____ TEKSTBLOK

Charonline – Dag tegen Racisme en Discriminatie
Op 21 maart is het de Internationale Dag tegen Racisme en Discriminatie. De Verenigde Naties riep de Internationale dag tegen Racisme en Discriminatie uit na het bloedbad in Sharpeville in Zuid-Afrika op 21 maart 1960, toen de politie het vuur opende op zwarte demonstranten.
Meer dan 20.000 inwoners demonstreerden tegen de pasjeswetten die hen belemmerden in hun bewegingsvrijheid en hen verplichtten om op vordering hun identiteitsbewijs te tonen.
Ook BGBF staat elk jaar stil bij deze belangrijke dag. Hiervoor hebben we onze klachtbehandelaar en voorlichter, Charonline, gevraagd voor het delen van haar persoonlijk verhaal. Wat betekent 21 maart voor haar? Lees hieronder het verhaal.

________
____ BRONMATERIAAL

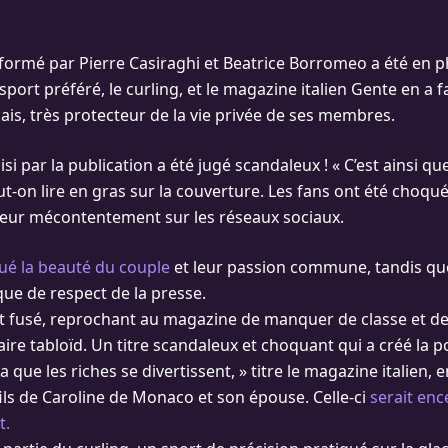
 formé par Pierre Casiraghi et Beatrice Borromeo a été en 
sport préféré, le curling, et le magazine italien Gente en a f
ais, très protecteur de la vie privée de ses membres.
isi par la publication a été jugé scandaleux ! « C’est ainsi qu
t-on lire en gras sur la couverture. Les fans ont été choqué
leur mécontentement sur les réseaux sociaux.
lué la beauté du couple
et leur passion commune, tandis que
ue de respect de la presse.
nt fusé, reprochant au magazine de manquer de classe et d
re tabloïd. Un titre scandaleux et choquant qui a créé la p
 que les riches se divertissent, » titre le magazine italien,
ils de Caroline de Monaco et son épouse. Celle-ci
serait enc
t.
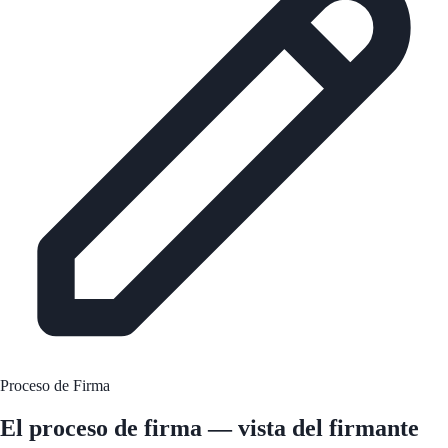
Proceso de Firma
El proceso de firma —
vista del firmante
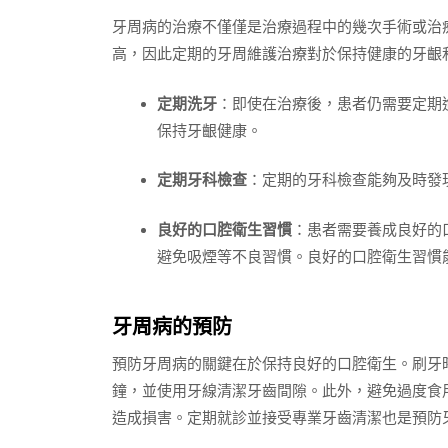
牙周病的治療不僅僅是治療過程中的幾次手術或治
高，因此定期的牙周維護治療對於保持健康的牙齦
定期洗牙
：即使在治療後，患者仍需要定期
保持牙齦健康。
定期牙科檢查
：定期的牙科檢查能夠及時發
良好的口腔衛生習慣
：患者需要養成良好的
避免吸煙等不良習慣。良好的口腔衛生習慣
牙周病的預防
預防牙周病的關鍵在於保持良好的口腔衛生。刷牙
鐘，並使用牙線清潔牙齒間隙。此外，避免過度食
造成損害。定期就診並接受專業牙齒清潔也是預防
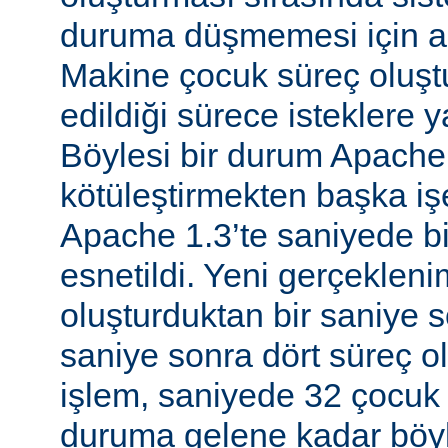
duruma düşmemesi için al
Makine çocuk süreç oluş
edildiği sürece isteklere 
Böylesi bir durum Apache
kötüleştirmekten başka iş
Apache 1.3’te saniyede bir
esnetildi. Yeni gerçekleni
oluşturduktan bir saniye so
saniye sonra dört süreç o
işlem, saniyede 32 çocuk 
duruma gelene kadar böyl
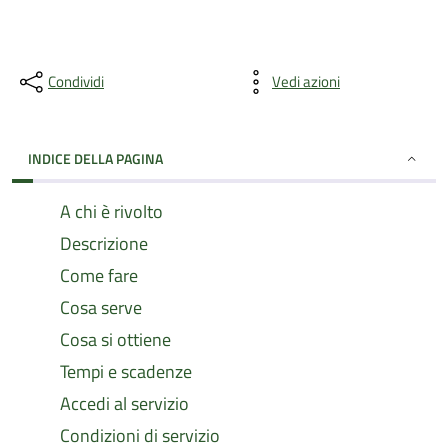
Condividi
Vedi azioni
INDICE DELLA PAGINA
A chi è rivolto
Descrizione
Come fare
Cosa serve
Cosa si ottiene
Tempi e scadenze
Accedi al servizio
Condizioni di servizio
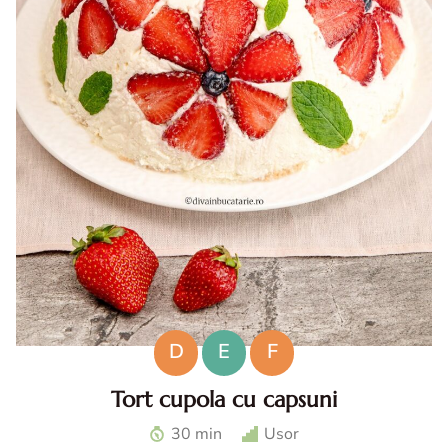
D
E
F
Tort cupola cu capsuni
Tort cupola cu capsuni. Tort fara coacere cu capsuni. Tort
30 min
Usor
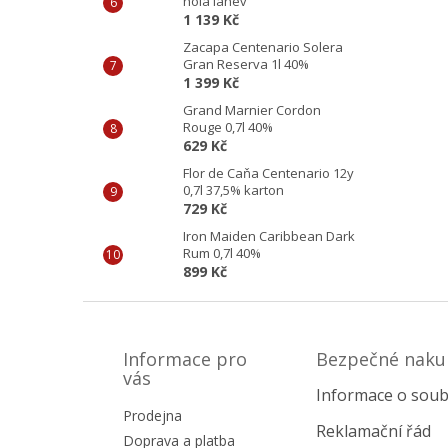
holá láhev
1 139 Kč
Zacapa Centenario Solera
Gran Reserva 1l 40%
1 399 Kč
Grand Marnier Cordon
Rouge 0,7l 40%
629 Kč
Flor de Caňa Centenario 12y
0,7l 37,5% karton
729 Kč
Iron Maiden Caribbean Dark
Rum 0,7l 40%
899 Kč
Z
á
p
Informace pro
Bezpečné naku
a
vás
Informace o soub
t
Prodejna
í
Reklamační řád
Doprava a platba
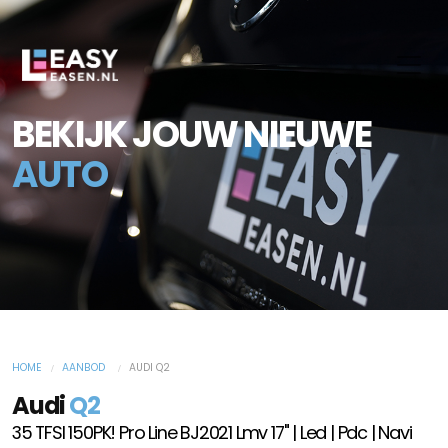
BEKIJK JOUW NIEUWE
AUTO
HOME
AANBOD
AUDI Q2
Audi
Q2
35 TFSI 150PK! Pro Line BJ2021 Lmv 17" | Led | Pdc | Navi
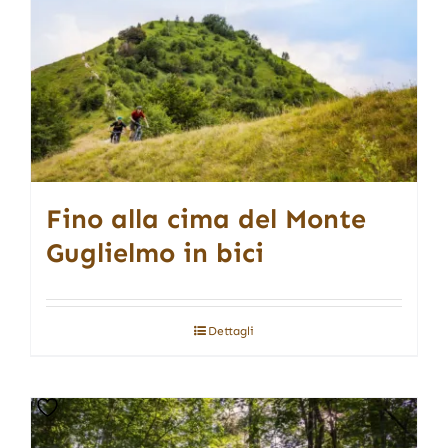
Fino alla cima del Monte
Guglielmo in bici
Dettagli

________

◆ OPDRACHT
Beantwoord met behulp van het tekstblok over de Dag tegen Racisme en Discriminatie de volgende vragen.
(a) Op welke datum vond het bloedbad in Sharpeville plaats?
(b) Hoeveel inwoners demonstreerden er tegen de pasjeswetten?
(c) Welke functies heeft Charonline bij BGBF?

◆ ANTWOORD
(a) Op 21 maart 1960.
(b) Meer dan 20.000 inwoners.
(c) Ze is klachtbehandelaar en voorlichter.